Exercise brief >>
Across the records below, how many lines include the word "down"? State only the number.

Records shown >>
Segment Open
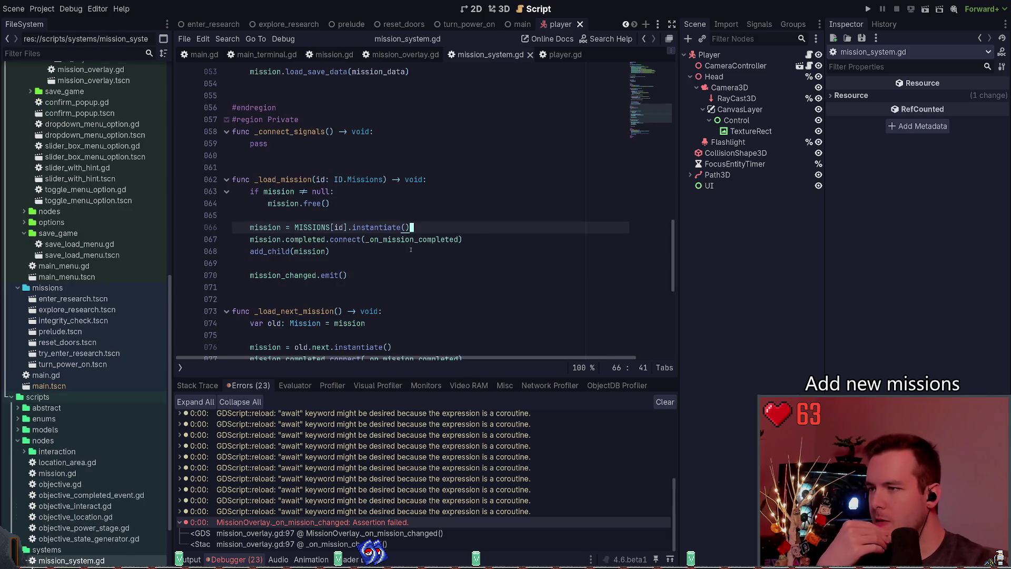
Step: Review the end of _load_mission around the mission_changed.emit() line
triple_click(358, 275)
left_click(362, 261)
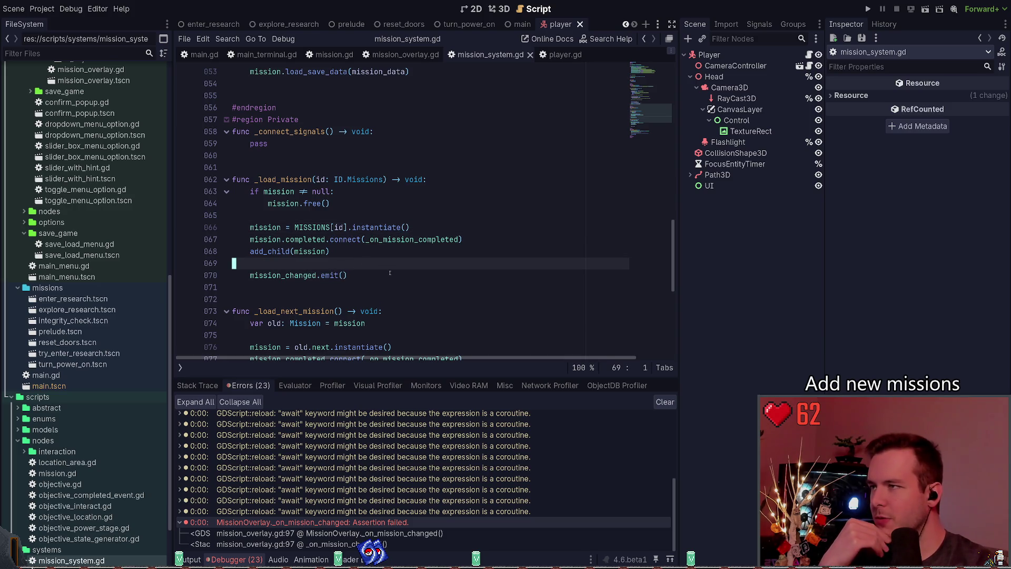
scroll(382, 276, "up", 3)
Segment Closed
Segment Open
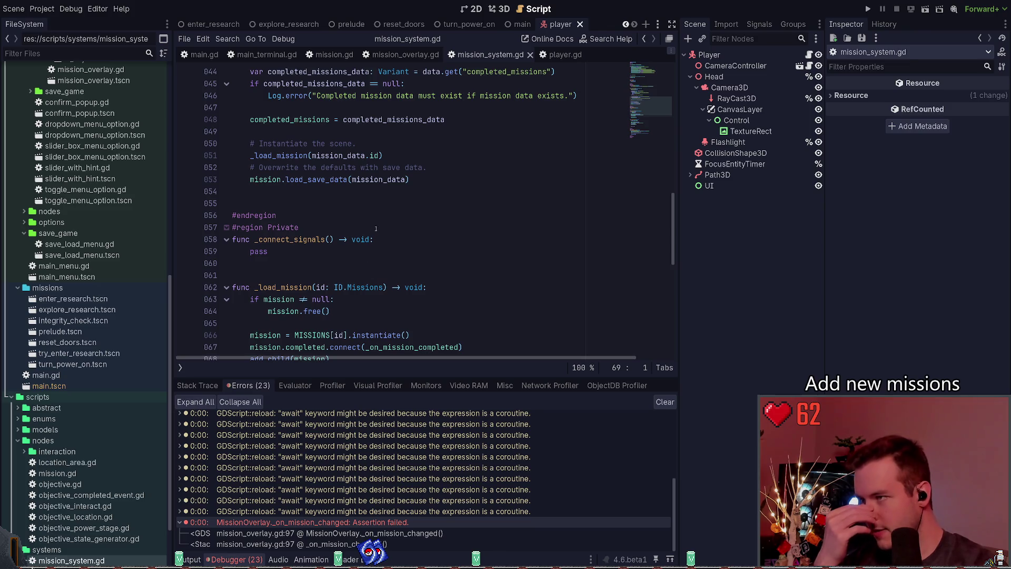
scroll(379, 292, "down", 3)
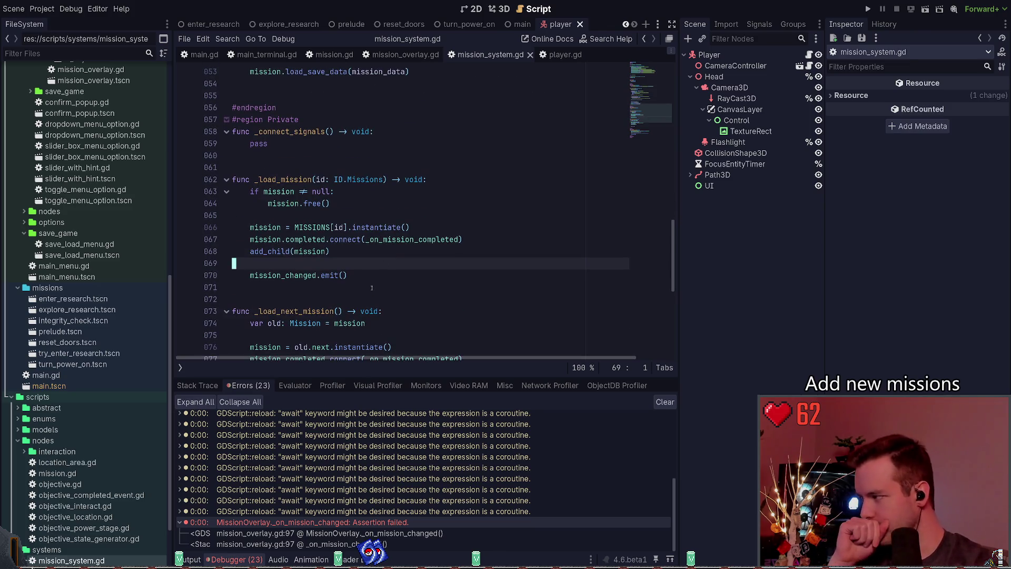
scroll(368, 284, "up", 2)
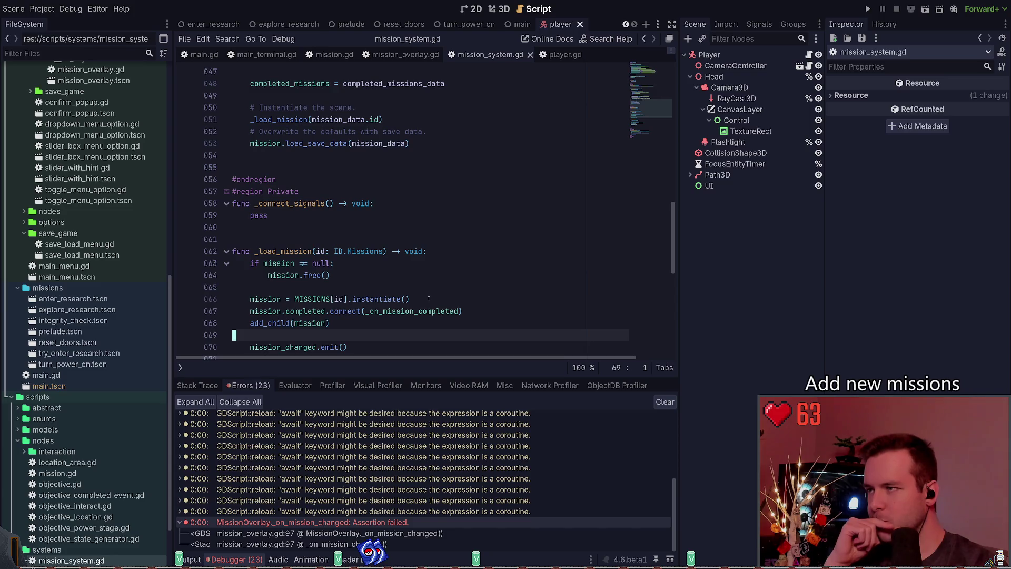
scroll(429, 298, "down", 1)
Segment Closed
The completed task >>
2